= Instructions for the task =
Starting at the line that contains "hfov_deg: 53.1", return every line through the end of the entries below, exactly and with nothing else.

*** Opening of Data excerpts ***

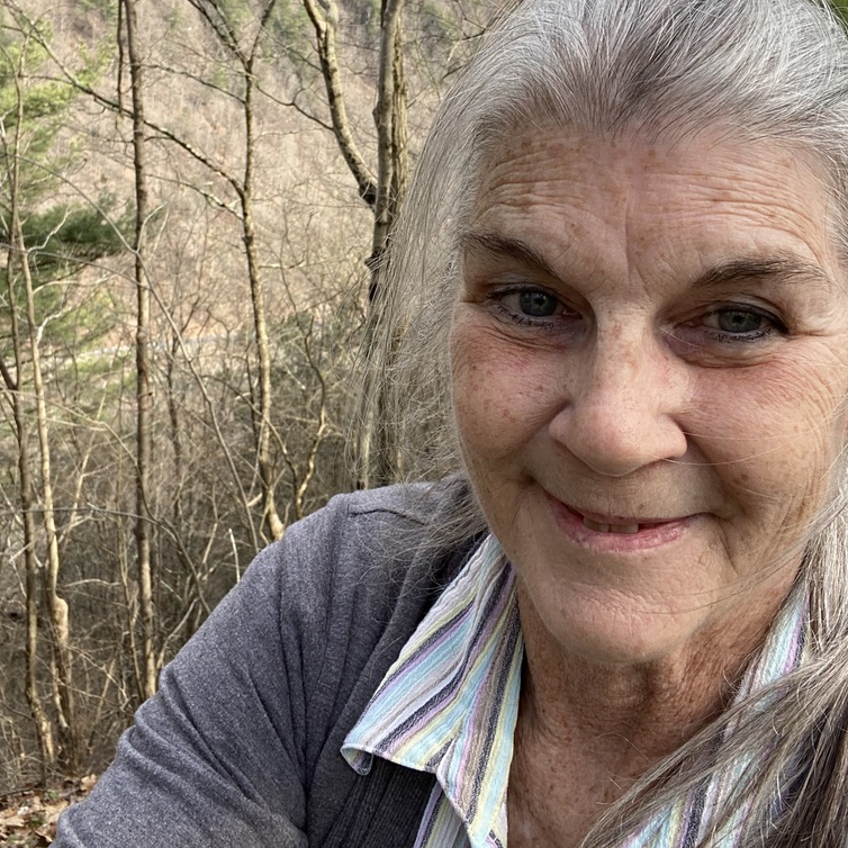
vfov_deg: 45.3
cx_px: 418
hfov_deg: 46.0
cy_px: 280
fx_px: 998
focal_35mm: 36
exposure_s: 1/122
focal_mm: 2.71
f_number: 2.2
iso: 25
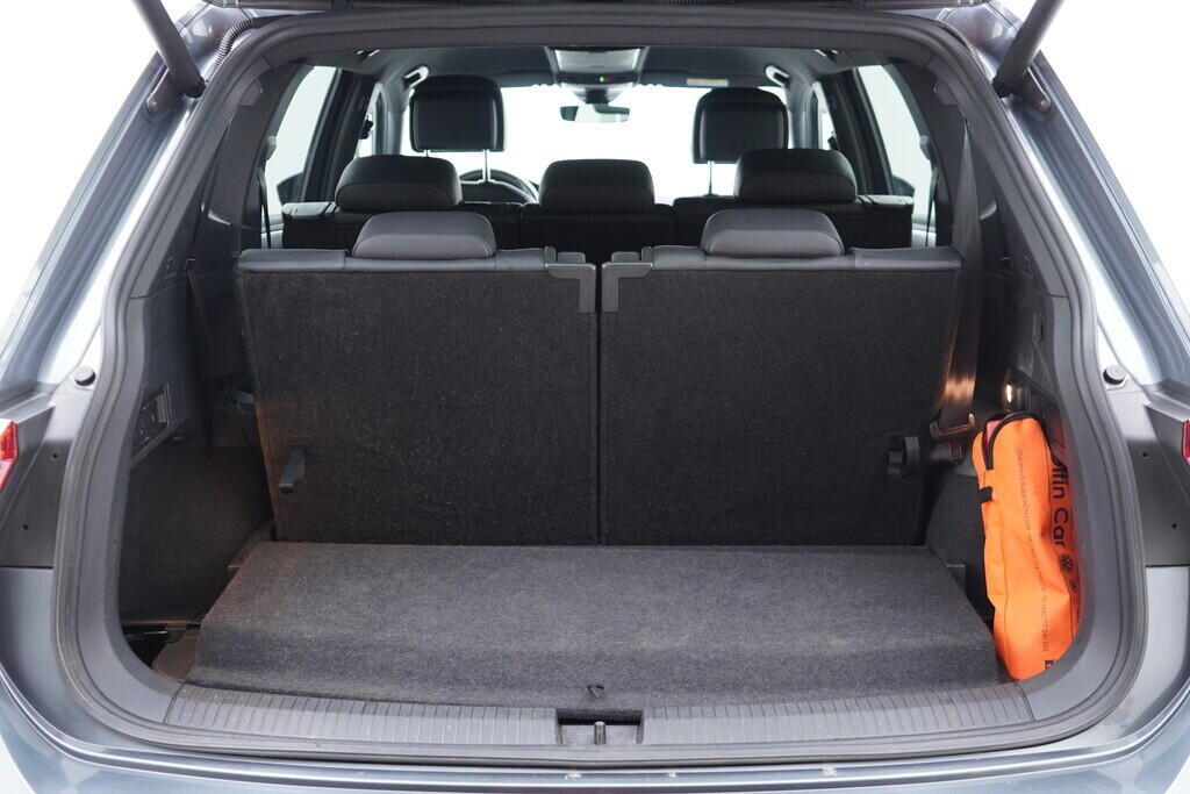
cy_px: 397
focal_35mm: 36
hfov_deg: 53.1
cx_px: 595
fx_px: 1190
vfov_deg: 36.9
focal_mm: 24
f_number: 2.8
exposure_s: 1/40
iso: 640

*** Close of Data excerpts ***

= Output of the task =
hfov_deg: 53.1
cx_px: 595
fx_px: 1190
vfov_deg: 36.9
focal_mm: 24
f_number: 2.8
exposure_s: 1/40
iso: 640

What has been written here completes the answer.